[Working data]

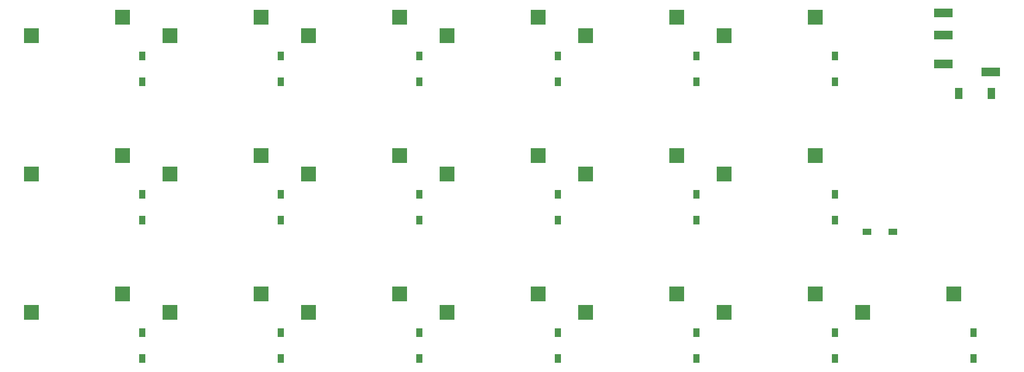
<source format=gbr>
%TF.GenerationSoftware,KiCad,Pcbnew,8.0.7*%
%TF.CreationDate,2024-12-30T11:07:06+09:00*%
%TF.ProjectId,pisces,70697363-6573-42e6-9b69-6361645f7063,rev?*%
%TF.SameCoordinates,Original*%
%TF.FileFunction,Paste,Bot*%
%TF.FilePolarity,Positive*%
%FSLAX46Y46*%
G04 Gerber Fmt 4.6, Leading zero omitted, Abs format (unit mm)*
G04 Created by KiCad (PCBNEW 8.0.7) date 2024-12-30 11:07:06*
%MOMM*%
%LPD*%
G01*
G04 APERTURE LIST*
%ADD10R,2.000000X2.000000*%
%ADD11R,2.500000X1.200000*%
%ADD12R,1.300000X0.950000*%
%ADD13R,1.100000X1.600000*%
%ADD14R,0.950000X1.300000*%
G04 APERTURE END LIST*
D10*
%TO.C,SW1*%
X50232000Y-39078500D03*
X62732000Y-36538500D03*
%TD*%
%TO.C,SW2*%
X50232000Y-58128500D03*
X62732000Y-55588500D03*
%TD*%
%TO.C,SW3*%
X50232000Y-77178500D03*
X62732000Y-74638500D03*
%TD*%
%TO.C,SW4*%
X69282000Y-39078500D03*
X81782000Y-36538500D03*
%TD*%
%TO.C,SW5*%
X69282000Y-58128500D03*
X81782000Y-55588500D03*
%TD*%
%TO.C,SW6*%
X69282000Y-77178500D03*
X81782000Y-74638500D03*
%TD*%
%TO.C,SW7*%
X88332000Y-39078500D03*
X100832000Y-36538500D03*
%TD*%
%TO.C,SW8*%
X88332000Y-58128500D03*
X100832000Y-55588500D03*
%TD*%
%TO.C,SW9*%
X88332000Y-77178500D03*
X100832000Y-74638500D03*
%TD*%
%TO.C,SW10*%
X107382000Y-39078500D03*
X119882000Y-36538500D03*
%TD*%
%TO.C,SW11*%
X107382000Y-58128500D03*
X119882000Y-55588500D03*
%TD*%
%TO.C,SW12*%
X107382000Y-77178500D03*
X119882000Y-74638500D03*
%TD*%
%TO.C,SW13*%
X126432000Y-39078500D03*
X138932000Y-36538500D03*
%TD*%
%TO.C,SW14*%
X126432000Y-58128500D03*
X138932000Y-55588500D03*
%TD*%
%TO.C,SW15*%
X126432000Y-77178500D03*
X138932000Y-74638500D03*
%TD*%
%TO.C,SW16*%
X145482000Y-39078500D03*
X157982000Y-36538500D03*
%TD*%
%TO.C,SW17*%
X145482000Y-58128500D03*
X157982000Y-55588500D03*
%TD*%
%TO.C,SW18*%
X145482000Y-77178500D03*
X157982000Y-74638500D03*
%TD*%
%TO.C,SW19*%
X164532000Y-77178500D03*
X177032000Y-74638500D03*
%TD*%
D11*
%TO.C,J2*%
X175586000Y-38931500D03*
X175586000Y-35931500D03*
X182086000Y-44031500D03*
X175586000Y-42931500D03*
%TD*%
D12*
%TO.C,D_H1*%
X165059500Y-66104000D03*
X168609500Y-66104000D03*
%TD*%
D13*
%TO.C,RSTSW1*%
X177729000Y-46990500D03*
X182229000Y-46990500D03*
%TD*%
D14*
%TO.C,D1*%
X65425000Y-45400000D03*
X65425000Y-41850000D03*
%TD*%
%TO.C,D2*%
X65425000Y-64450000D03*
X65425000Y-60900000D03*
%TD*%
%TO.C,D3*%
X65425000Y-83500000D03*
X65425000Y-79950000D03*
%TD*%
%TO.C,D7*%
X103525000Y-45400000D03*
X103525000Y-41850000D03*
%TD*%
%TO.C,D8*%
X103525000Y-64450000D03*
X103525000Y-60900000D03*
%TD*%
%TO.C,D10*%
X122575000Y-45400000D03*
X122575000Y-41850000D03*
%TD*%
%TO.C,D11*%
X122575000Y-64450000D03*
X122575000Y-60900000D03*
%TD*%
%TO.C,D12*%
X122575000Y-83500000D03*
X122575000Y-79950000D03*
%TD*%
%TO.C,D14*%
X141625000Y-64450000D03*
X141625000Y-60900000D03*
%TD*%
%TO.C,D15*%
X141625000Y-83500000D03*
X141625000Y-79950000D03*
%TD*%
%TO.C,D17*%
X160675000Y-64450000D03*
X160675000Y-60900000D03*
%TD*%
%TO.C,D18*%
X160675000Y-83500000D03*
X160675000Y-79950000D03*
%TD*%
%TO.C,D4*%
X84474999Y-45400000D03*
X84474999Y-41850000D03*
%TD*%
%TO.C,D5*%
X84474999Y-64450000D03*
X84474999Y-60900000D03*
%TD*%
%TO.C,D6*%
X84474999Y-83500000D03*
X84474999Y-79950000D03*
%TD*%
%TO.C,D9*%
X103525000Y-83500000D03*
X103525000Y-79950000D03*
%TD*%
%TO.C,D13*%
X141625000Y-45400000D03*
X141625000Y-41850000D03*
%TD*%
%TO.C,D16*%
X160675000Y-45400000D03*
X160675000Y-41850000D03*
%TD*%
%TO.C,D19*%
X179725000Y-83500000D03*
X179725000Y-79950000D03*
%TD*%
M02*

</source>
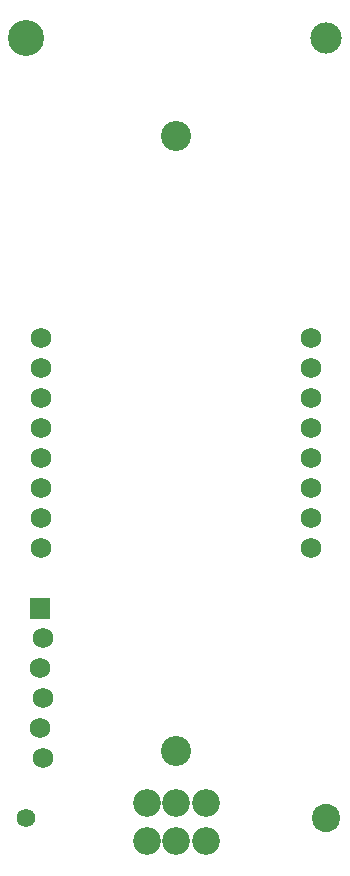
<source format=gbr>
G04 start of page 8 for group -4062 idx -4062 *
G04 Title: (unknown), soldermask *
G04 Creator: pcb 1.99z *
G04 CreationDate: Wed Nov 29 11:54:27 2017 UTC *
G04 For: matt *
G04 Format: Gerber/RS-274X *
G04 PCB-Dimensions (mm): 60.96 109.22 *
G04 PCB-Coordinate-Origin: lower left *
%MOMM*%
%FSLAX43Y43*%
%LNBOTTOMMASK*%
%ADD64C,2.393*%
%ADD63C,2.647*%
%ADD62C,3.054*%
%ADD61C,1.580*%
%ADD60C,1.752*%
%ADD59C,0.002*%
%ADD58C,2.552*%
%ADD57C,2.352*%
G54D57*X27980Y19660D03*
X30480D03*
X32980D03*
Y22860D03*
X30480D03*
X27980D03*
G54D58*X30480Y27340D03*
G54D59*G36*
X18047Y40246D02*Y38494D01*
X19799D01*
Y40246D01*
X18047D01*
G37*
G54D60*X19177Y36830D03*
X18923Y34290D03*
X19177Y31750D03*
X18923Y29210D03*
X19177Y26670D03*
G54D61*X17780Y21590D03*
G54D58*X30480Y79340D03*
G54D60*X19050Y62230D03*
Y59690D03*
Y57150D03*
Y54610D03*
Y52070D03*
Y49530D03*
Y46990D03*
Y44450D03*
G54D62*X17780Y87630D03*
G54D60*X41910Y44450D03*
Y46990D03*
Y49530D03*
Y52070D03*
Y54610D03*
Y57150D03*
Y59690D03*
Y62230D03*
G54D63*X43180Y87630D03*
G54D64*Y21590D03*
M02*

</source>
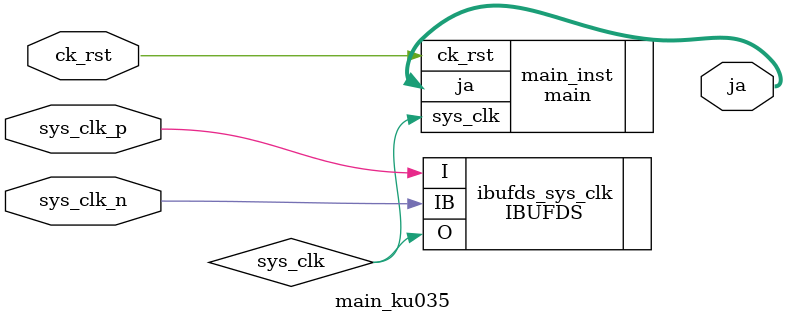
<source format=v>
module main_ku035(
		  input        sys_clk_p,
		  input        sys_clk_n,
		  output [7:0] ja,
		  input        ck_rst
	    );
   
   wire 		 sys_clk;
   IBUFDS ibufds_sys_clk(.I(sys_clk_p),
			 .IB(sys_clk_n),
			 .O(sys_clk));
   
   main main_inst(.sys_clk(sys_clk),
		  .ja(ja),
		  .ck_rst(ck_rst));
   
endmodule

</source>
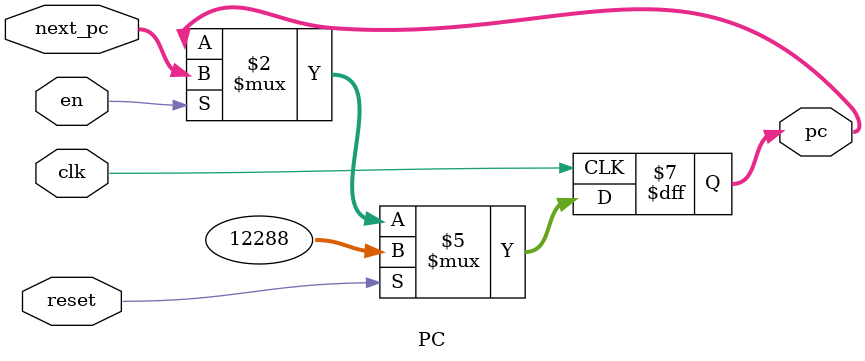
<source format=v>
`timescale 1ns / 1ps
module PC(
    input clk,
    input reset,
    input [31:0] next_pc,
    output reg [31:0] pc,
    input en
    );
	always@(posedge clk)begin
		if(reset)begin
			pc<=32'h00003000;
		end
		else if(en)begin
			pc<=next_pc;
		end
	end
	
endmodule

</source>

[Exercise details]
Each line holding "input" in the records should be copied out.

[Answer to this exercise]
		  input        sys_clk_p,
		  input        sys_clk_n,
		  input        ck_rst
    input clk,
    input reset,
    input [31:0] next_pc,
    input en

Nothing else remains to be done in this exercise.